Two recent examples of Penn student-designed solutions to common problems.
When Kabeer Chopra W’17 moved to Philadelphia to enroll at Wharton, his first lesson was on the difficulties of furnishing an apartment. “The one thing I couldn’t find for a decent price and quality was a sofa,” he says.
Inspired by the challenge, he and classmate Stephen Kuhl W’17 set out to solve the riddle of couches that cost too much, took months to deliver, and were tricky to move. “We wanted to make something inexpensive, sturdy, and intuitive for customers,” Chopra says.
The duo started a company named Burrow and designed a modular couch that breaks down into pieces small enough to ship in boxes. Over the past year, they have been making small tweaks to improve the design and cut costs. “It’s on its fifteenth or sixteenth variation,” says Chopra. “We want it not-too-modern, not-too-classic, so it can fit into any home.”
The result is a modular solution that starts at $550 as a one-seat chair and scales up to any size a consumer desires. In April, it won the School of Design’s 2017 iDesign Prize.

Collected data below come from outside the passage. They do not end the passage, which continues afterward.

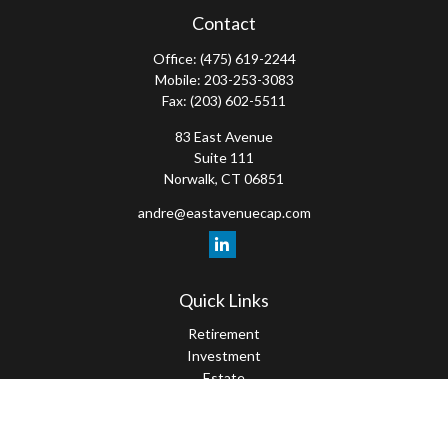
Contact
Office:
(475) 619-2244
Mobile:
203-253-3083
Fax:
(203) 602-5511
83 East Avenue
Suite 111
Norwalk,
CT
06851
andre@eastavenuecap.com
Quick Links
Retirement
Investment
Estate
Insurance
Tax
Money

The entrepreneurs say they deliver orders within a week and the couch can be assembled in less than 10 minutes.
On a recent visit to Lebanon, Mazin Blaik EAS’17 was touched by the sight of Syrian refugees living in tents, struggling to stay warm over the winter. “The tents don’t provide adequate living conditions,” he says. “It gets very cold at night.”
He and fellow students Stephen Michalowski EAS’17, Justin Gonsalves EAS’17, and Kellen Sanna EAS’17 decided to invent a practical solution in their mechanical engineering senior design class.
It is a metal cylinder that screws on top of wood stoves and holds gravel to trap heat that would otherwise escape out the exhaust pipe. The device, called Ember, ships flat and is easy to assemble. “We didn’t want to reinvent the wheel,” says Gonsalves. “We wanted to make it as simple, effective, and cheap as possible.”
To test the device, the group built a tent in Blaik’s back yard in West Philadelphia and collected data that showed just how much more efficient Ember was than a standard wood stove. The thermal mass of gravel prevented a drastic reduction in temperature when the fuel ran out, and provided 150 percent more heating time, Blaik says. They calculated that the kits could be produced for $67 apiece and would save refugees 66 cents out of the $2 they normally spent on fuel each night. Under those assumptions, Ember would pay for itself in less than one winter.
So far, there is only one model in existence, but the group is exploring options to continue the endeavor as a side project following graduation, or handing it off to a humanitarian aid organization. “It would be great to see families using them,” says Blaik.